AUSZUG:
Sonntag, 17. August 2025

Treppenhausderby

 










"Na" grüßt mich der Nachbar im Treppenhaus, als ich in Fanutensilien gekleidet selbiges betrete, "auf dem Weg ins Stadion? Erstes Spiel und gleich ein kleines Stadtderby." Wovon redet der Mann? Norderstedt ist ja noch mehr Vorstadt als dieser andere Vorstadtverein, ein kleines Stadtderby wäre was gegen Altona 93. 

Da ich wegen des nervigen Sommerdoms den ÖPNV nutzen muss, habe ich keine Zeit für Treppenhausdiskussionen und nicke nur kurz. "Wir müssen ja nach Pirmasens." Confirmed. Mein neuer Nachbar ist eine Raute, waren also doch nicht nur Möbelpacker mit hsv-Trikots die ich gesehen hatte. Damit gewinnt das richtige Derby natürlich noch einiges an Wert, zumindest für zukünftige Treppenhauskonversationen.

BEREITGESTELLTE DATEN:
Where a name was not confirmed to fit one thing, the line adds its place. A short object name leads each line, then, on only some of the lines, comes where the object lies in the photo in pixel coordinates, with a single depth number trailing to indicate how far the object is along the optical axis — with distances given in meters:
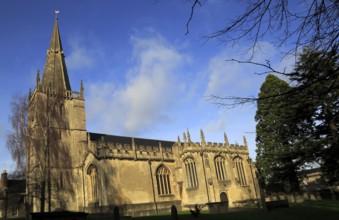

AUFGABEN:
- a) Beantworten Sie anhand des Auszugs folgende Fragen:
(i) Welches Datum steht über dem Auszug?
(ii) Gegen welchen Verein wäre ein Spiel laut der erzählenden Person ein kleines Stadtderby?
(iii) Weshalb muss die erzählende Person den ÖPNV nutzen?
- b) Schreiben Sie aus dem Auszug die Passage von „Da ich wegen“ bis einschließlich „für zukünftige Treppenhauskonversationen.“ wortgetreu ab.

LÖSUNGEN:
- a)
(i) Sonntag, 17. August 2025
(ii) Gegen Altona 93
(iii) Wegen des Sommerdoms

- b)
Da ich wegen des nervigen Sommerdoms den ÖPNV nutzen muss, habe ich keine Zeit für Treppenhausdiskussionen und nicke nur kurz. "Wir müssen ja nach Pirmasens." Confirmed. Mein neuer Nachbar ist eine Raute, waren also doch nicht nur Möbelpacker mit hsv-Trikots die ich gesehen hatte. Damit gewinnt das richtige Derby natürlich noch einiges an Wert, zumindest für zukünftige Treppenhauskonversationen.